We use the White Rose Maths Hub Scheme to plan our mathematics.
- Year One overview
- Year Two overview
- Year Three overview
- Year Four overview
- Year Five overview
- Year Six overview
At Rufford Primary, we have adopted a mastery approach in order to deliver the three aims of the National Curriculum, fluency, reasoning and problem solving. Teaching for Mastery aims to provide all children with full access to the curriculum, enabling them to achieve confidence and competence – ‘mastery’ – in mathematics, rather than many failing to develop the maths skills they need for the future. We hold the belief that all children can achieve in maths and we teach for secure and deep understanding of mathematical concepts through manageable steps.
The mastery approach embeds a deeper understanding of maths by utilising a concrete, pictorial, abstract approach so that pupils understand what they are doing rather than just learning to repeat routines without grasping what is happening.
The national curriculum for mathematics aims to ensure that all pupils:
- become fluent in the fundamentals of mathematics, including through varied and frequent practice with increasingly complex problems over time, so that pupils develop conceptual understanding and the ability to recall and apply knowledge rapidly and accurately. This can include number bonds and times tables.

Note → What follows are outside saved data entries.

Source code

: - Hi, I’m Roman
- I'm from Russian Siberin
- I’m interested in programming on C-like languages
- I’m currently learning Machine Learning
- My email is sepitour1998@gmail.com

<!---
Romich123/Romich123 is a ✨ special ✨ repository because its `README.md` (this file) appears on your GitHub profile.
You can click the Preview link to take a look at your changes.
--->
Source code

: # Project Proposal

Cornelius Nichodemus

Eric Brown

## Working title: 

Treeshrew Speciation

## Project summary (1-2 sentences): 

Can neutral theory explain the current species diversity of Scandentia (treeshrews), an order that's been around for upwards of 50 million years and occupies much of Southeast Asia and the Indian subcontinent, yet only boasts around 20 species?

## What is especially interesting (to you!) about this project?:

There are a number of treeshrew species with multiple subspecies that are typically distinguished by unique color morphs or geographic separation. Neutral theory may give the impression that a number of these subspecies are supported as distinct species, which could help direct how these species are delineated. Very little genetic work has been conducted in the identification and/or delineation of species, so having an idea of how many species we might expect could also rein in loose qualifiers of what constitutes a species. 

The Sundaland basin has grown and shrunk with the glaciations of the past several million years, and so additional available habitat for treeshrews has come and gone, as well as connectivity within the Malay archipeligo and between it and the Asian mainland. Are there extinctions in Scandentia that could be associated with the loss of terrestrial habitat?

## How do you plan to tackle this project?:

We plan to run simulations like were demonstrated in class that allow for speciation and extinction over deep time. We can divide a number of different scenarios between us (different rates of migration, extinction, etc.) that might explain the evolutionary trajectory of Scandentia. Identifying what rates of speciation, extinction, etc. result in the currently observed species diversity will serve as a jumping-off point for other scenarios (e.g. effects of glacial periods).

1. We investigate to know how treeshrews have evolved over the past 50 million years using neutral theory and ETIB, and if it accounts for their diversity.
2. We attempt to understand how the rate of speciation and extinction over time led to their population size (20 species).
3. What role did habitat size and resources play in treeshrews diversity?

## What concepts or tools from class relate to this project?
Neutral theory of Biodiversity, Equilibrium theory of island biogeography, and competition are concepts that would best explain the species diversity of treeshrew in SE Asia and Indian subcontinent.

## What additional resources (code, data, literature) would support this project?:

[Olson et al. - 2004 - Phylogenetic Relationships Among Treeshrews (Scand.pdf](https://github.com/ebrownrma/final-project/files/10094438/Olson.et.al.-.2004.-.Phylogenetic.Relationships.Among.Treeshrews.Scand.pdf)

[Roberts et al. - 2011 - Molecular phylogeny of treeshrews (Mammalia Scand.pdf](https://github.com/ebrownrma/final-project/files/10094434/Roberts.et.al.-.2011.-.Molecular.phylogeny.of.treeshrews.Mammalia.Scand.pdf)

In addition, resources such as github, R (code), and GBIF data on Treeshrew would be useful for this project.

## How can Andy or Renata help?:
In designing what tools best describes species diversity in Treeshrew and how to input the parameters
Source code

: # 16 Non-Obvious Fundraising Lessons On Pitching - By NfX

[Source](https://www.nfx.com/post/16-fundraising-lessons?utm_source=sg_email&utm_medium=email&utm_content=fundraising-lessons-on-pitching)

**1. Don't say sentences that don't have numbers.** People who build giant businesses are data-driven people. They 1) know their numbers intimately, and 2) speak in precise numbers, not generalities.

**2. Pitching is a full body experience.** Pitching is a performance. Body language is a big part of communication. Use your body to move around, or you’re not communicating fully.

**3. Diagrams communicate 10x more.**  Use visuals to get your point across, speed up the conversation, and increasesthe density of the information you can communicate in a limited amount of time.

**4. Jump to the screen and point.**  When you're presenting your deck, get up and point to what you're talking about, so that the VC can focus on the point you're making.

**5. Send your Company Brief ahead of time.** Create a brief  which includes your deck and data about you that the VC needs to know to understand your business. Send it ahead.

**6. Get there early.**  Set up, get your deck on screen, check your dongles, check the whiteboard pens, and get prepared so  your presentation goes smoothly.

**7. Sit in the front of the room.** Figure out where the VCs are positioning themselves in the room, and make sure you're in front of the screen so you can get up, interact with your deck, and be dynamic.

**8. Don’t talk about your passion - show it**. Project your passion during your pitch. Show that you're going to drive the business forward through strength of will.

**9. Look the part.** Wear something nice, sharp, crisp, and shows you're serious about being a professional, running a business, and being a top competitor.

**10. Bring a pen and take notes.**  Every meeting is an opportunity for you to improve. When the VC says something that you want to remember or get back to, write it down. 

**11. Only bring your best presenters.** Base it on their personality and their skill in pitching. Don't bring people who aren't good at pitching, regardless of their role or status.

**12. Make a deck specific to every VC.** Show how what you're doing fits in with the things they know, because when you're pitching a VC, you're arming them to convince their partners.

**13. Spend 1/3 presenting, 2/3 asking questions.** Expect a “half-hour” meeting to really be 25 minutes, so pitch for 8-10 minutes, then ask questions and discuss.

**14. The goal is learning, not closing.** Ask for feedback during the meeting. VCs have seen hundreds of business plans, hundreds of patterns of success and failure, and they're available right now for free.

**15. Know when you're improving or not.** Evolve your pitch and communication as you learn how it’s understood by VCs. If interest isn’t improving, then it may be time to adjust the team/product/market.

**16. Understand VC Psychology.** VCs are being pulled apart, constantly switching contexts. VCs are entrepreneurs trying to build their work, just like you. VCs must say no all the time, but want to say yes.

- reason mathematically by following a line of enquiry, conjecturing relationships and generalisations, and developing an argument, justification or proof using mathematical language.
- can solve problems by applying their mathematics to a variety of routine and non-routine problems with increasing sophistication, including breaking down problems into a series of simpler steps and persevering in seeking solutions.
At Rufford, all the mathematical aims above form part of every maths lesson. Our approach aims to provide all children with full access to the curriculum, enabling them to develop independence, confidence and competence in order to be independent mathematicians who are well equipped to apply their learning to the wider world.